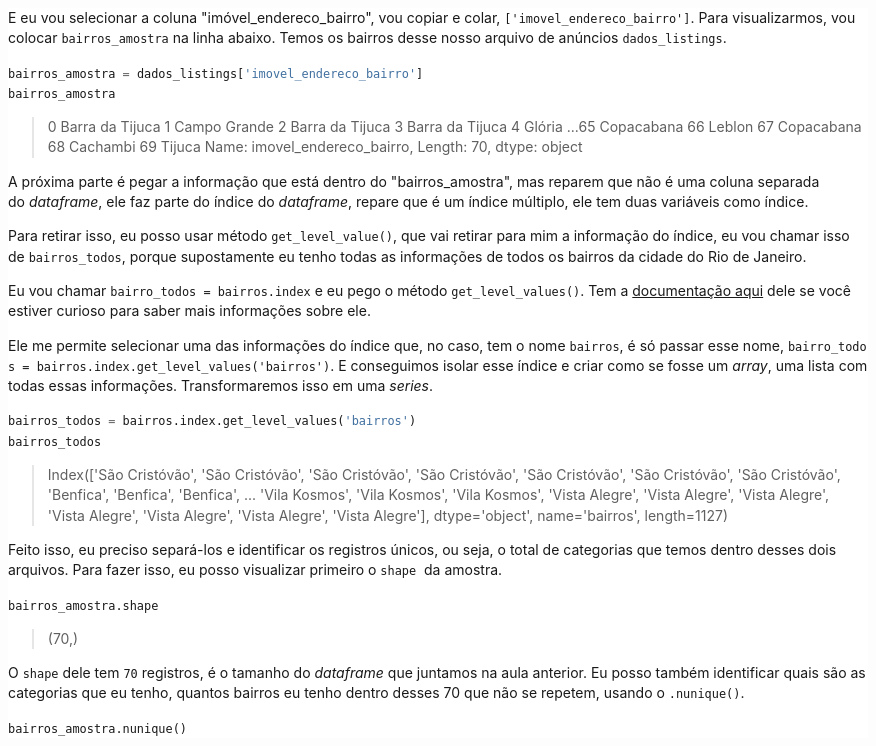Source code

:  E eu vou selecionar a coluna "imóvel_endereco_bairro", vou copiar e   colar, `['imovel_endereco_bairro']`. Para visualizarmos, vou colocar `bairros_amostra` na linha abaixo. Temos os bairros desse nosso arquivo de anúncios `dados_listings`.

```python
bairros_amostra = dados_listings['imovel_endereco_bairro']
bairros_amostra
```

> 0 Barra da Tijuca 1 Campo Grande 2 Barra da Tijuca 3 Barra da Tijuca 4 Glória ...65 Copacabana 66 Leblon 67 Copacabana 68 Cachambi 69 Tijuca Name: imovel_endereco_bairro, Length: 70, dtype: object
> 

A próxima parte é pegar a informação que está dentro do "bairros_amostra", mas reparem que não é uma coluna separada do *dataframe*, ele faz parte do índice do *dataframe*, repare que é um índice múltiplo, ele tem duas variáveis como índice.

 Para retirar isso, eu posso usar método `get_level_value()`, que vai retirar para mim a informação do índice, eu vou chamar isso de `bairros_todos`, porque supostamente eu tenho todas as informações de todos os bairros da cidade do Rio de Janeiro.

 Eu vou chamar `bairro_todos = bairros.index` e eu pego o método `get_level_values()`. Tem a [documentação aqui](https://pandas.pydata.org/pandas-docs/stable/reference/api/pandas.MultiIndex.get_level_values.html) dele se você estiver curioso para saber mais informações sobre ele.

 Ele me permite selecionar uma das informações do índice que, no caso, tem o nome `bairros`, é só passar esse nome, `bairro_todos = bairros.index.get_level_values('bairros')`. E conseguimos isolar esse índice e criar como se fosse um *array*, uma lista com todas essas informações. Transformaremos isso em uma *series*.

```python
bairros_todos = bairros.index.get_level_values('bairros')
bairros_todos
```

> Index(['São Cristóvão', 'São Cristóvão', 'São Cristóvão', 'São Cristóvão', 'São Cristóvão', 'São Cristóvão', 'São Cristóvão', 'Benfica', 'Benfica', 'Benfica', ... 'Vila Kosmos', 'Vila Kosmos', 'Vila Kosmos', 'Vista Alegre', 'Vista Alegre', 'Vista Alegre', 'Vista Alegre', 'Vista Alegre', 'Vista Alegre', 'Vista Alegre'], dtype='object', name='bairros', length=1127)
> 

Feito isso, eu preciso separá-los e identificar os registros únicos, ou seja, o total de categorias que temos dentro desses dois arquivos. Para fazer isso, eu posso visualizar primeiro o `shape`
 da amostra.

```python
bairros_amostra.shape
```

> (70,)
> 

 O `shape` dele tem `70` registros, é o tamanho do *dataframe* que juntamos na aula anterior. Eu posso também identificar quais são as categorias que eu tenho, quantos bairros eu tenho dentro desses 70 que não se repetem, usando o `.nunique()`.

```python
bairros_amostra.nunique()
```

■ ■ ■

_EXERCISE DESCRIPTION_
The line with "Para retirar isso, eu" ends the range, and the first line of the data begins it; repeat exactly those lines and nothing more, omitting pictures.

_SOLUTION_
Source code

:  E eu vou selecionar a coluna "imóvel_endereco_bairro", vou copiar e   colar, `['imovel_endereco_bairro']`. Para visualizarmos, vou colocar `bairros_amostra` na linha abaixo. Temos os bairros desse nosso arquivo de anúncios `dados_listings`.

```python
bairros_amostra = dados_listings['imovel_endereco_bairro']
bairros_amostra
```

> 0 Barra da Tijuca 1 Campo Grande 2 Barra da Tijuca 3 Barra da Tijuca 4 Glória ...65 Copacabana 66 Leblon 67 Copacabana 68 Cachambi 69 Tijuca Name: imovel_endereco_bairro, Length: 70, dtype: object
> 

A próxima parte é pegar a informação que está dentro do "bairros_amostra", mas reparem que não é uma coluna separada do *dataframe*, ele faz parte do índice do *dataframe*, repare que é um índice múltiplo, ele tem duas variáveis como índice.

 Para retirar isso, eu posso usar método `get_level_value()`, que vai retirar para mim a informação do índice, eu vou chamar isso de `bairros_todos`, porque supostamente eu tenho todas as informações de todos os bairros da cidade do Rio de Janeiro.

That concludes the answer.